Planetary securitySun's growing brightness a threat to Earth

Published 24 October 2008

The Sun is slowly getting brighter and warmer; in seven billion years it will engulf Earth — but much sooner, in 1.1 billion years, the Sun will grow 11 percent brighter, raising average terrestrial temperatures to around 50 °C, causing oceans to evaporate; the solution: move Earth away from the Sun

Yes, John Maynard Keynes said that “In the long run we are all dead,” but this does not mean that we should not be concerned with the state of the world even when we are no longer around. Here is an issue which gives new meaning to the term “long run”: The Australian writer Robert Jungk (1913-94) wrote an early history of the atomic age, giving it the title Brighter than a Thousand Suns: A Personal History of the Atomic Scientists (1958). The “Brighter” in the title referred to the flash created by an explosion of a hydrogen bombs, but, alas, the Sun itself is getting brighter and warmer, and this poses a problem for Earth. New Scientist’s Jeff Hecht writes that the clock is ticking inexorably toward doomsday even if we do not kill ourselves by poisoning the environment or overheating the planet.

The Sun is slowly getting warmer as it burns the hydrogen in its core. In about five billion years the Sun will begin evolving into a bloated red giant. Scientists calculate that as the Sun’s outer gas shell swell up, it will, seven billion years from now, engulf the Earth. The troubles will begin much sooner: In 1.1 billion years the Sun will grow 11 percent brighter, raising average terrestrial temperatures to around 50 °C (120 °F). This will warm the oceans so much that they will evaporate without boiling, like a pan of water left on a sunny kitchen counter.

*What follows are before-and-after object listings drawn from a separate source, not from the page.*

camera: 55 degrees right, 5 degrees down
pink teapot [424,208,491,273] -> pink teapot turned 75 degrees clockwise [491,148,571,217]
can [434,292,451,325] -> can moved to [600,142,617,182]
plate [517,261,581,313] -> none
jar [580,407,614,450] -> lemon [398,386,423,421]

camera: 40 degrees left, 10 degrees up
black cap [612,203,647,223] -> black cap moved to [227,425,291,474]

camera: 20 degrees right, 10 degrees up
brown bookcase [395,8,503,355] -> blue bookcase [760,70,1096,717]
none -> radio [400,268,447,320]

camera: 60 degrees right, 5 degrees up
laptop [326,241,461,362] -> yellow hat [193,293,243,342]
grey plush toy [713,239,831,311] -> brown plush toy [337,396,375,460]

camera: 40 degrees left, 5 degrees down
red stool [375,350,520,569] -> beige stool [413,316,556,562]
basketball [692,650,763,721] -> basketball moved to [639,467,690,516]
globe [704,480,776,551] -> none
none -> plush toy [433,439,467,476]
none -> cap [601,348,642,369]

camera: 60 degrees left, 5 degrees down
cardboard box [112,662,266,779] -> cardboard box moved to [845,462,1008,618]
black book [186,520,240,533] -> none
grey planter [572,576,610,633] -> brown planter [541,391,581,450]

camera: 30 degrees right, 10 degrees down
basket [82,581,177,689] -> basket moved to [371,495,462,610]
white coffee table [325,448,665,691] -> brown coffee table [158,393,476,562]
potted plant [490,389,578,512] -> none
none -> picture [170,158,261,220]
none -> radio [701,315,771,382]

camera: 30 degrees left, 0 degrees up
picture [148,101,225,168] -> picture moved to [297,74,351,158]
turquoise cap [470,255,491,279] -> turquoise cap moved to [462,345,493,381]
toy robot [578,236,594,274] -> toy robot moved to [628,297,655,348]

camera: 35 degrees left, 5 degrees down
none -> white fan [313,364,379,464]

What is to be done? Scientists say that we cannot keep the Sun smaller and cooler, but we can increase the distance between Sun and Earth by moving Earth away. Colin McInnes, a mechanical engineer at the University of Strathclyde, says we can do that by using a giant solar sail. Solar sails are thin, mirror-like films that are propelled by the weak pressure of the sunlight that falls on them. Hecht writes that McInnes’s idea is to put a free-floating solar sail at a point near the Earth where the pressure of solar radiation essentially balances the Earth’s gravitational pull. His analysis shows that the reflection of sunlight from the sail will pull the Earth outward along with the sail (to use physics terminology: there is a need to increase the Earth’s orbital energy and accelerating the center of mass of the system outward, away from the Sun).